The code does the following:

  • captures the click, (addEventListener polyfill for IE8)
  • gets the product ID from the data-sku attribute, if you do not have an attribute like this you will probably need an extra step to parse the id from the href
  • if a cookie called similarProducts does not exist, creates one and adds the product ID to it.
  • if a similarProducts cookie does exist, checks the product ID is not already stored and if not adds it to the cookie with a comma character as a separator.

Checkout Page

The final step is to send the E-commerce data to Google Analytics after ordering.

(transaction data that is unimportant for this example such as price, revenue, tax… have been omitted to make the solution simpler).

First, we load in the e-commerce plugin and have the order data in a format we can use to send as a transaction to Google Analytics.

ga('create', 'UA-XXXXXXXX-X', 'auto');
ga('send', 'pageview');
ga('require', 'ecommerce', 'ecommerce.js');

var products = [
{
id: '059175924',
title: 'Blue-T-shirt',
category: 'Clothing',
quantity: '1'
},
{
id: '094584305',
title: 'Blue-Jacket',
category: 'Clothing',
quantity: '1'
},
{
id: '043062684',
title: 'Blue-Sweater',
category: 'Clothing',
quantity: '1'
}
];

getSimilarProductIds() checks if a similarProducts cookie exists and if so returns an array of the values.

function getSimilarProductIds(){
  var similarProducts = Cookies.get('similarProducts');

    if (typeof similarProducts !== 'undefined') {
    return similarProducts.split(',');
    } else {
      return false;
    }
}

updateItemIfSimilarProduct() loops through each product/item object, created from the actual customer order, and for each one then loops through the similarProductIds array to see if the current product objects’ id can be found in the similarProductIds array. If it does it amends the product objects’ category to add ‘Similar Product’ to the end.

function updateItemIfSimilarProduct() {
    for (var i = 0, productsLen = products.length; i < productsLen; i++) {
        for (var k = 0, sPLen = similarProductIds.length; k < sPLen; k++) {
            if (products[i].id === similarProductIds[k]) {
                products[i].category = products[i].category + ', Similar Product';
            }
        }
    }
}

(If not supporting Internet Explorer 8 or lower, or you have other JS libraries loaded on this page, you could re-write that function with some of the extra array methods available for a cleaner solution).
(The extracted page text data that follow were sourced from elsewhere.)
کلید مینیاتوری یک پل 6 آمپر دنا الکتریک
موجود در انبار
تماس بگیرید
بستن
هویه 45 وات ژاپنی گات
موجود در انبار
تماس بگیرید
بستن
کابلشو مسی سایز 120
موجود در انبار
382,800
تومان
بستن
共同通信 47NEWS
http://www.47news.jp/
Finally, the code that uses those two methods along with setting up the E-commerce transaction, looping through the products array to create E-commerce items, and then sending the transaction.
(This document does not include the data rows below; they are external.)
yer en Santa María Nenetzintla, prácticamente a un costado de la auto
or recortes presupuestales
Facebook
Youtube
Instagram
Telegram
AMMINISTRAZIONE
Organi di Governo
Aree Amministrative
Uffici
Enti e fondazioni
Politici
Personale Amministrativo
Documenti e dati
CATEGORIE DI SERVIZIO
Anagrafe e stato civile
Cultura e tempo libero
var similarProductIds = getSimilarProductIds(),
    totalProducts = products.length,
    item = 0;

if (similarProductIds !== false) {
    updateItemIfSimilarProduct();
    Cookies.expire('similarProducts')
}

ga('ecommerce:addTransaction', {'id': '21012014-1834-3245'});

while (item < totalProducts) {
        ga('ecommerce:addItem', {
          'id': '21012014-1834-7365',                     
          'name': products[item].title,    
          'sku': products[item].id,                 
          'category': products[item].category,              
          'quantity': products[item].quantity                   
        });
    item++;
}

ga('ecommerce:send');

Solution in full can be seen by viewing the source here

The downside to this solution, seen in the screenshot below, is if you wanted to see how many items from a category like Clothing were sold you would now need to do a search. The positive is you can combine this metadata with Segments, Custom Reports… to gain insight from Google Analytics data that is not available in database/server-side tools.

Google Analytics interface screenshot

Another example of where this solution was useful was for a job website. Treating job applications as ’transactions’, The Marketing team asked for metadata such as the client name, client type (e.g. agency or direct), promoted job… that they could then combine with other parts of Google Analytics to assist with the marketing strategy.